We shall have to wait out what’s left of the twentieth century’s final decade before we know whether it will abide in the universal memory with a blessing or a curse. Even so, it must already be said for the Nineties that they at least began with singular promises of happy endings, especially in Central America.
Nicaragua’s civil war, such as it was, shut down with the electoral defeat of the Sandinistas and the inauguration of Violeta Chamorro’s conciliatory regime in January 1990. Two years later, El Salvador’s still formidable rebel guerrilla force agreed to cease further armed struggle in exchange for the Salvadoran government’s pledge to establish “the framework of the rule of law and the democratic system.”
To welcome happy endings is seldom to pulse with assurances of living-happily-ever-after; and that precaution applies in particular to Central America where the pleasant or unpleasant character of pretty much any ending appears to depend upon which of the two parties newly set upon peaceful competition happens to control the army and the police.
Nicaragua’s Chamorro began her presidency persuaded that her dreams of harmony would be safer if she retained the incumbent Sandinista army and police chiefs instead of assuming the possible risk of vengeful excess by replacing them with contras.
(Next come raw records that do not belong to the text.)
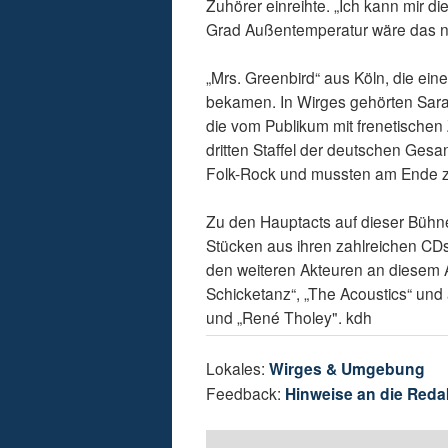
Zuhörer einreihte. „Ich kann mir di
Grad Außentemperatur wäre das ni
„Mrs. Greenbird“ aus Köln, die eine
bekamen. In Wirges gehörten Sara
die vom Publikum mit frenetische
dritten Staffel der deutschen Ges
Folk-Rock und mussten am Ende z
Zu den Hauptacts auf dieser Bühne
Stücken aus ihren zahlreichen CDs
den weiteren Akteuren an diesem A
Schicketanz“, „The Acoustics“ und 
und „René Tholey". kdh
Lokales:
Wirges & Umgebung
Feedback:
Hinweise an die Reda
The government of El Salvador was even more satisfied to preserve the army and police commanders who had defended it with occasional extremes of savagery against the guerrillas they would now be responsible for protecting.
What passes for peace in Nicaragua and El Salvador is describable precisely as more like an armistice than a concord. Violence and terror go on; and if political murders are not as incessant as of old, they are only too frequent and are hardly ever solved by left-wing cops in Nicaragua or rightwing cops in El Salvador.
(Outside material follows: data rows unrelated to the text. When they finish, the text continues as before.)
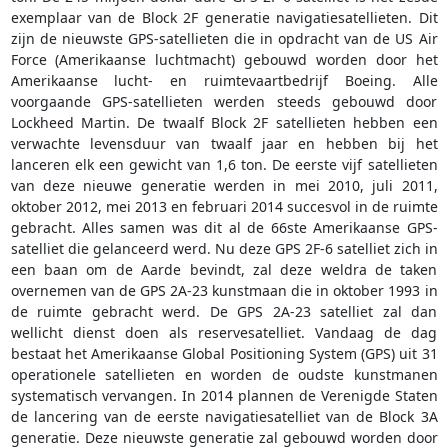
exemplaar van de Block 2F generatie navigatiesatellieten. Dit
zijn de nieuwste GPS-satellieten die in opdracht van de US Air
Force (Amerikaanse luchtmacht) gebouwd worden door het
Amerikaanse lucht- en ruimtevaartbedrijf Boeing. Alle
voorgaande GPS-satellieten werden steeds gebouwd door
Lockheed Martin. De twaalf Block 2F satellieten hebben een
verwachte levensduur van twaalf jaar en hebben bij het
lanceren elk een gewicht van 1,6 ton. De eerste vijf satellieten
van deze nieuwe generatie werden in mei 2010, juli 2011,
oktober 2012, mei 2013 en februari 2014 succesvol in de ruimte
gebracht. Alles samen was dit al de 66ste Amerikaanse GPS-
satelliet die gelanceerd werd. Nu deze GPS 2F-6 satelliet zich in
een baan om de Aarde bevindt, zal deze weldra de taken
overnemen van de GPS 2A-23 kunstmaan die in oktober 1993 in
de ruimte gebracht werd. De GPS 2A-23 satelliet zal dan
wellicht dienst doen als reservesatelliet. Vandaag de dag
bestaat het Amerikaanse Global Positioning System (GPS) uit 31
operationele satellieten en worden de oudste kunstmanen
systematisch vervangen. In 2014 plannen de Verenigde Staten
de lancering van de eerste navigatiesatelliet van de Block 3A
generatie. Deze nieuwste generatie zal gebouwd worden door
Figures on the number of political murders in Nicaragua are far from exact; but by universal agreement former contras are distinctly more apt than Sandinistas to be victims. The scrupulously even-handed Americas Watch studied seventy-five contra deaths in 1993 and concluded that “less than half were attributable to current members of the [Sandinista] army and police.” When we speak of violent killers of civilians and decide that “less than half” were policemen and soldiers, we have scarcely dealt a good-conduct citation to the armed forces of Nicaragua.
Americas Watch further reports that “investigations into the deaths of former contras were characterized by negligence or cover-up 76 percent of the time” and one or the other “was present in all cases involving the army or police.” But then, whether the victim be contra or, less frequently, Sandinista, “impunity for violence remains the norm.”
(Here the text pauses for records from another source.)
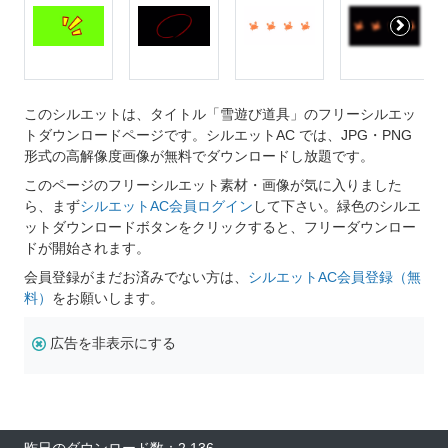
このシルエットは、タイトル「雪遊び道具」のフリーシルエッ
トダウンロードページです。シルエットAC では、JPG・PNG
形式の高解像度画像が無料でダウンロードし放題です。
このページのフリーシルエット素材・画像が気に入りました
ら、まず
シルエットAC会員ログイン
して下さい。緑色のシルエ
ットダウンロードボタンをクリックすると、フリーダウンロー
ドが開始されます。
会員登録がまだお済みでない方は、
シルエットAC会員登録（無
料）
をお願いします。
広告を非表示にする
And it appears to remain the norm in peace-restored El Salvador. Last month a study group commissioned by the Secretary-General of the United Nations filed a 104-page report detailing the power that successors of the pre-armistice “death squads” still exercise in the countryside in defiance of their government’s good intentions and with the connivance of state merchants who still operate “the old machinery of impunity and corruption.”
Morazàn, the bloody scene of the most notorious of the Salvadoran army’s wartime peasant massacres, still grieves under the rule of an eleven-member squad, equipped with army-issued weapons and led by a former justice of the peace, who has been identified as commander of the local “civil defense unit” whose major employment was for summary executions of citizens suspected of dissidence during the civil war. The highest risk of being a political murderee is for former contras in Nicaragua and for former guerrillas bent on peaceful pursuits in El Salvador; and in each case the appointed casualty list looks tailored to the taste of the prevailing official authority.